Kau duduk tertunduk dengan berbagai bukumu, aku memandangmu dari jauh, tapi aku tak melihat matamu, aku hanya mencoba mengenalimu dalam lingkunganku yang tak pernah melihatmu berada disana.
Aku melewatimu dengan tertunduk tapi saat melewatimu ada rasa yang membuatku mendongak tapi sampai saat itu aku hanya melihat bibirmu yang mencoba tersenyum, tak melihat matamu tertuju pada siapa.
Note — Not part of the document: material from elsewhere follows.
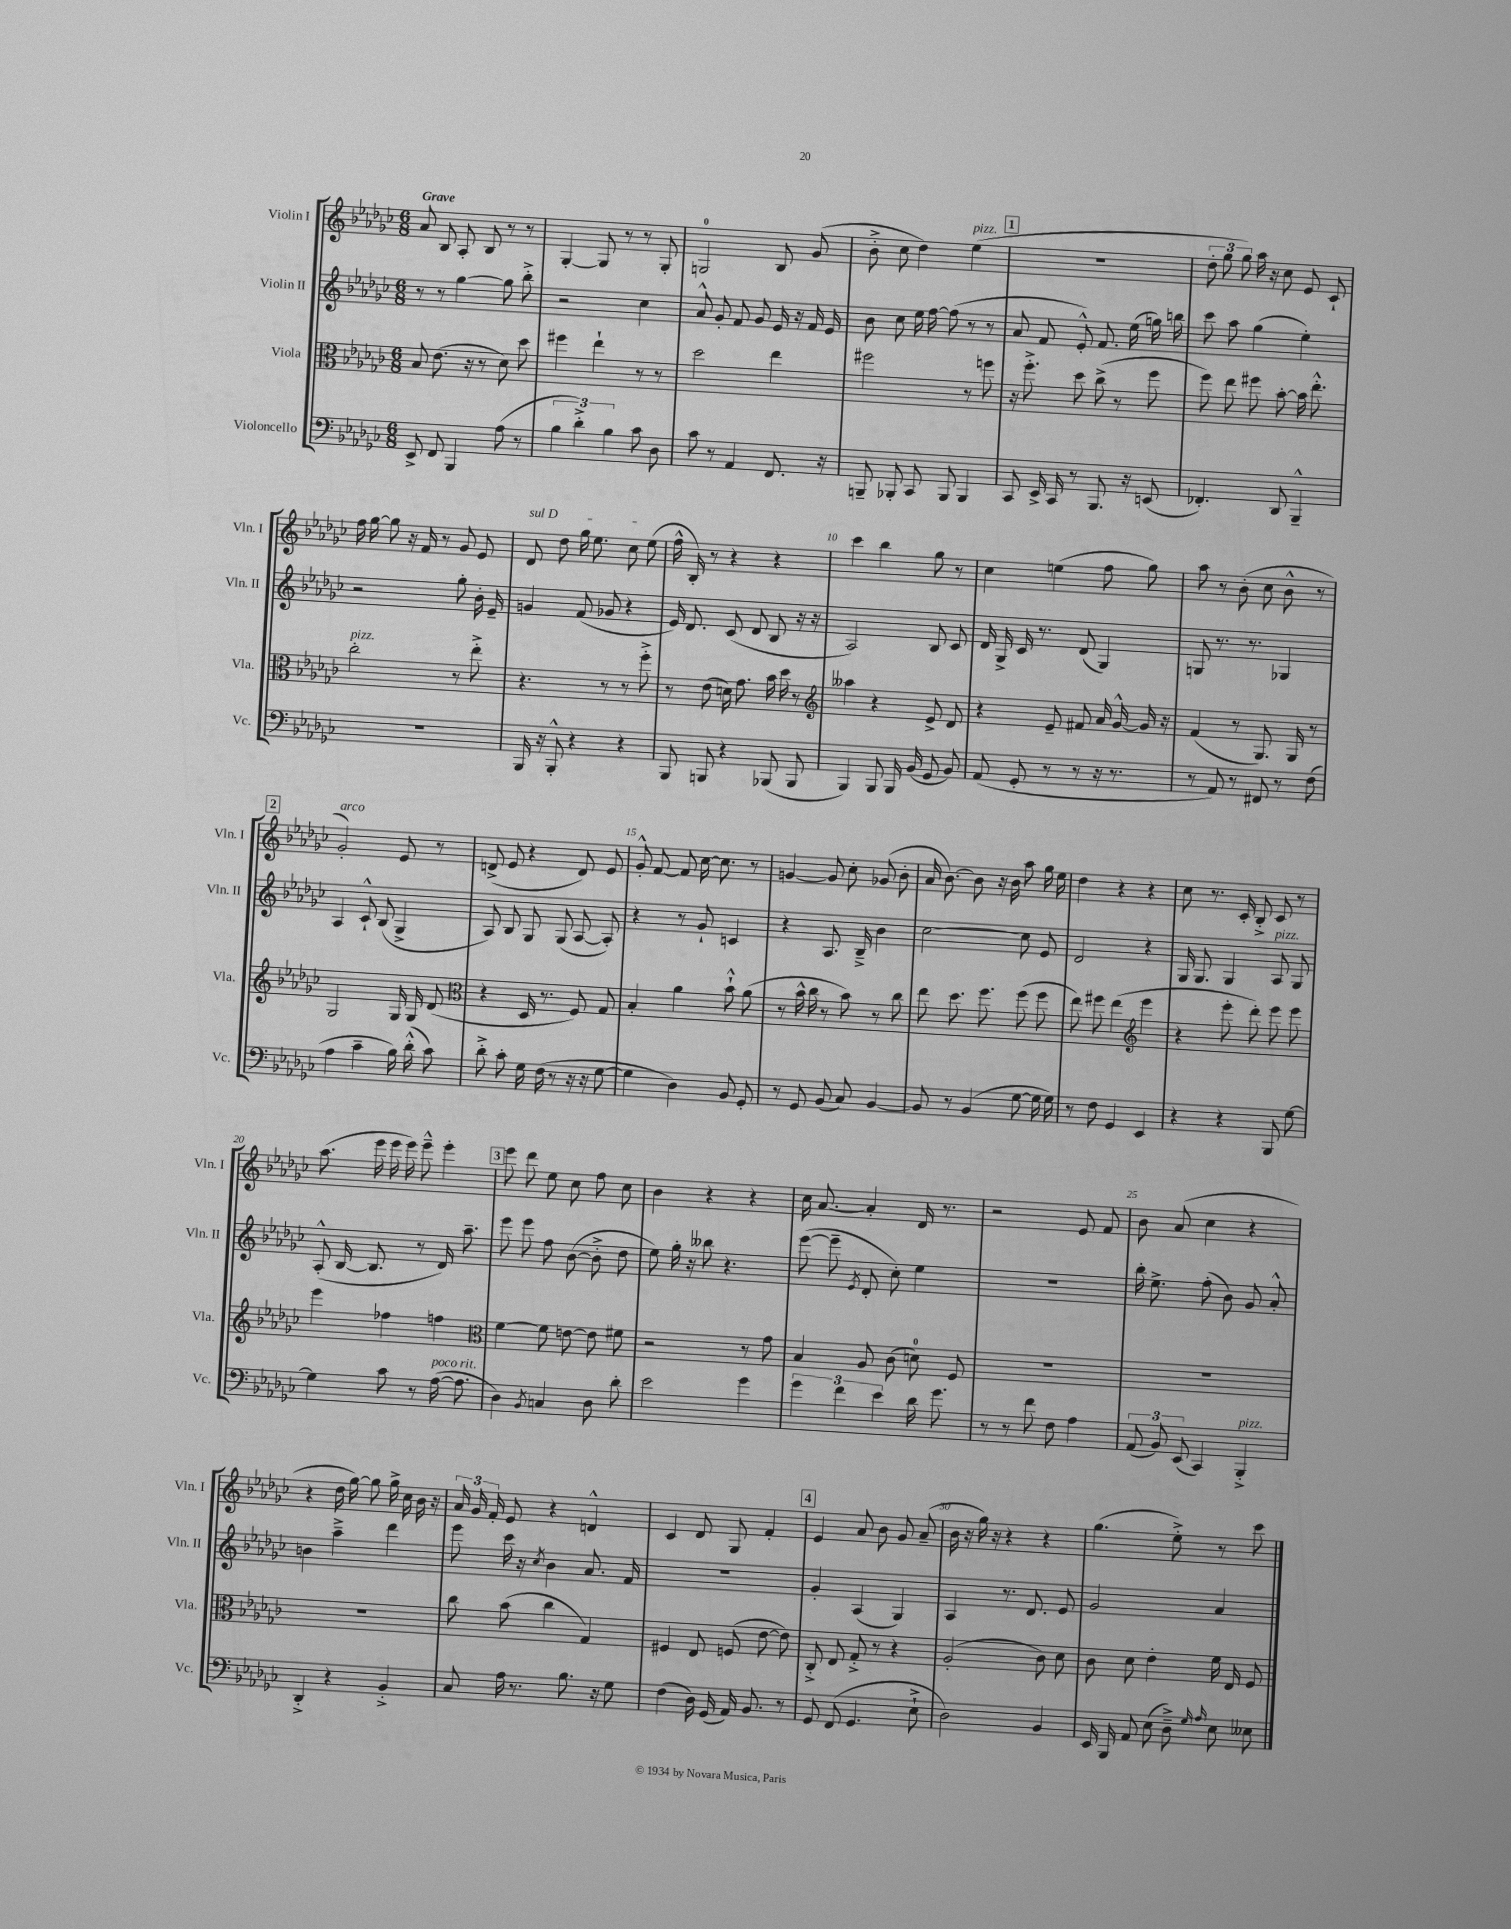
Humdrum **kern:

Aku mecoba membalas senyuman itu tapi lengkung senyummu menghipnotis sarafku yang terperangah karena senyummu berbeda. Dan hari kedua aku bertemu denganmu, aku mulai berani menatap matamu, menatap keseluruhan wajahmu dari dekat, bahkan membalas senyummu dengan yakin.
Selang berjalan hari, aku tak pernah tau siapa kau, tak pernah tau siapa dirimu dilingkungan ini, hingga saatnya aku menjadi satu tempat denganmu, dan kau mengatakan dengan spontan kalimat yang membuatku terperanjat. Setiap tatapan, setiap kali bertemu ada alasan yang membuat kita saling menatap, menyapa, dan tersenyum.
Sampai saatnya aku harus mengakhiri senyuman itu karena kau mengira aku bukan seseorang yang tersenyum padamu, karena aku terlahir yang memiliki 2 raga, kami sangat mirip, sehingga kau tak bisa membedakan siapa yang menatapmu lekat dan siapa yang baru kau temui.
Dan sampai saatnya, kau mengira itu dia, menatap mataku pun tidak, membalas senyumku pun tidak seperti pertama bertemu, bahkan senyummmu yang dulu untukku beralih kepada saudaraku.
Kau juga terlihat bingung saat aku dan dia berjalan berdampingan, kau tak lagi menatapku tapi kau selalu mencari dia, dan menatapnya.
Apakah kesalahanku saat itu membuatmu mengira aku bukan seseorang yang dulu berarti dimatamu dan kau mengira dia seseorang yang dulu kau kenal.
Iya, perasaanku benar-benar sakit, tapi apa boleh buat jika dia mengira kembaranku itu aku.